I clearly remember working with Mike Moran when he was at what was then Pharmacia. We met in a Little Chef in Cumbria. I had, quite frankly, not thought through the implications of visiting vets and farmers in the Lake District. It was in the third vet’s surgery with all around me dressed in browns and tweeds and me in my blue suit, white shirt and Armani tie that it really got to me. ‘Who’s the city slicker then?’ said the receptionist just in earshot as Mike and I went in to see the vet. So it’s not always about looking like a tailor’s dummy, is it?
• Expect to be liked.Feel positive and alive and tell your body. If you’re happy, tell your face. If you’re not feeling positive, fake it for a day or go home.
• Prepare well and think about how you can make a good impression. Don’t sit down in someone’s office or boardroom until they point to where they want you to sit.

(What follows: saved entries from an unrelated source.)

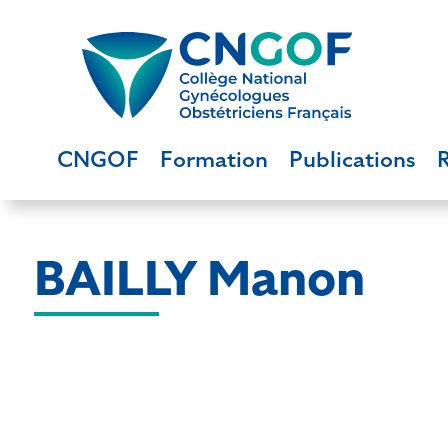
CNGOF
Formation
Publications
BAILLY Manon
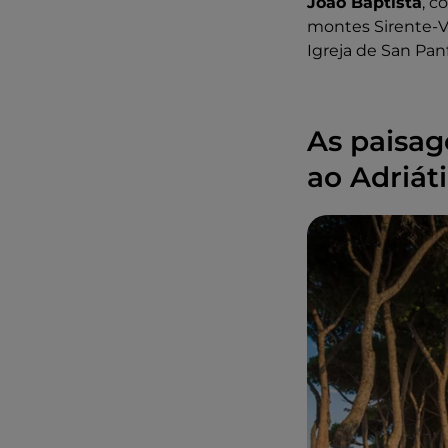
João Baptista
, c
montes Sirente-Ve
Igreja de San Pan
As paisag
ao Adriát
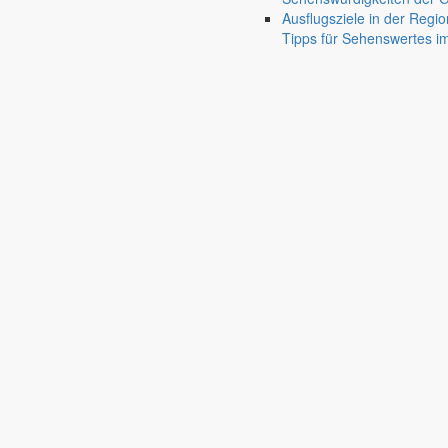
done
Ausflugsziele in der Regio
Gut zu wissen
Tipps für Sehenswertes 
Wissenswertes für die Region
Gut zu wissen
mehr aus diesem 
Angespannte Finanzlage der Kommunen
Markersdorf beteiligt sich an bundesweit
Am 22. Juni 2026 machten Städte, Landkreise und Gemeinden auf d
23. Juni 2026
5.000 Euro für gute Einfälle
Deutsche Zentrum für Astrophysik startet
Das Deutsche Zentrum für Astrophysik (DZA) ruft zum Ideenwettbewer
19. April 2026
Beratung durch Verbraucherzentrale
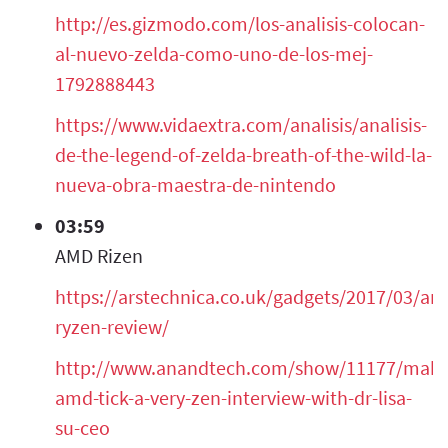
http://es.gizmodo.com/los-analisis-colocan-
al-nuevo-zelda-como-uno-de-los-mej-
1792888443
https://www.vidaextra.com/analisis/analisis-
de-the-legend-of-zelda-breath-of-the-wild-la-
nueva-obra-maestra-de-nintendo
03:59
AMD Rizen
https://arstechnica.co.uk/gadgets/2017/03/am
ryzen-review/
http://www.anandtech.com/show/11177/maki
amd-tick-a-very-zen-interview-with-dr-lisa-
su-ceo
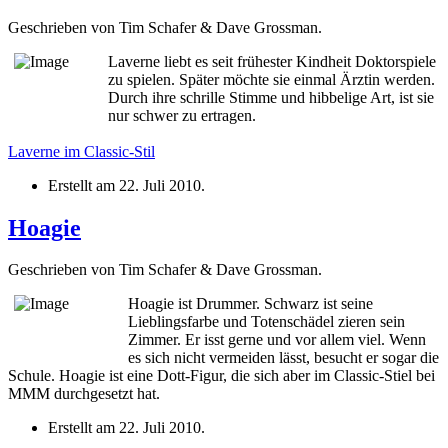
Geschrieben von Tim Schafer & Dave Grossman.
Laverne liebt es seit frühester Kindheit Doktorspiele
zu spielen. Später möchte sie einmal Ärztin werden.
Durch ihre schrille Stimme und hibbelige Art, ist sie
nur schwer zu ertragen.
Laverne im Classic-Stil
Erstellt am
22. Juli 2010
.
Hoagie
Geschrieben von Tim Schafer & Dave Grossman.
Hoagie ist Drummer. Schwarz ist seine
Lieblingsfarbe und Totenschädel zieren sein
Zimmer. Er isst gerne und vor allem viel. Wenn
es sich nicht vermeiden lässt, besucht er sogar die
Schule. Hoagie ist eine Dott-Figur, die sich aber im Classic-Stiel bei
MMM durchgesetzt hat.
Erstellt am
22. Juli 2010
.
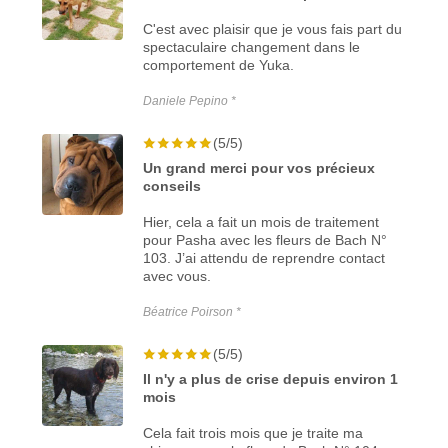
C'est avec plaisir que je vous fais part du
spectaculaire changement dans le
comportement de Yuka.
Daniele Pepino *
(5/5)
Un grand merci pour vos précieux
conseils
Hier, cela a fait un mois de traitement
pour Pasha avec les fleurs de Bach N°
103. J’ai attendu de reprendre contact
avec vous.
Béatrice Poirson *
(5/5)
Il n'y a plus de crise depuis environ 1
mois
Cela fait trois mois que je traite ma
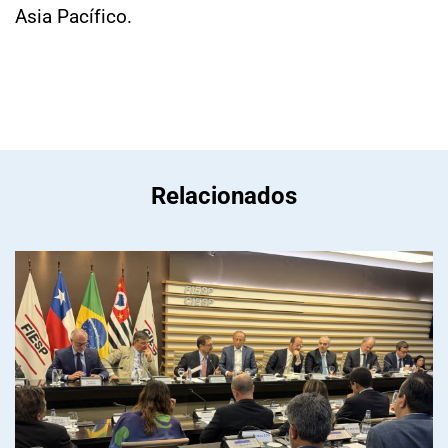
Asia Pacífico.
Relacionados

I once blew a presentation to a major company in the north of England because I sat in the chairman’s favourite seat. Throughout the presentation his whole body language was negative. He wasn’t ever really interested. And it was only as we were packing away our flip charts and slides that the marketing manager said. ‘I perhaps should have told you the chairman only ever likes to sit in that chair.’
• Listen with rapt attention.Look very, very interested. Right at that very moment they are the only person who matters to you. People tend to listen with the intention of saying something. Some people even listen with the sole intent of ‘topping’ your story. Anything you say, they have been at a better or bigger one. Anything you have seen, they have seen a longer and wider one. They know someone more senior. They know someone who took longer, ran faster, went further and so on.
If you want people to like you, don’t top their stories. Listen with rapt attention. Listen simply so that you can truly understand how they feel about what they’re saying. Listen so that you see things from their point of view. They will like you more and you might learn something too.
• Flatter them and talk about their interests.Most people are interested in three main things: themselves, their pleasures and their problems. So talk about them.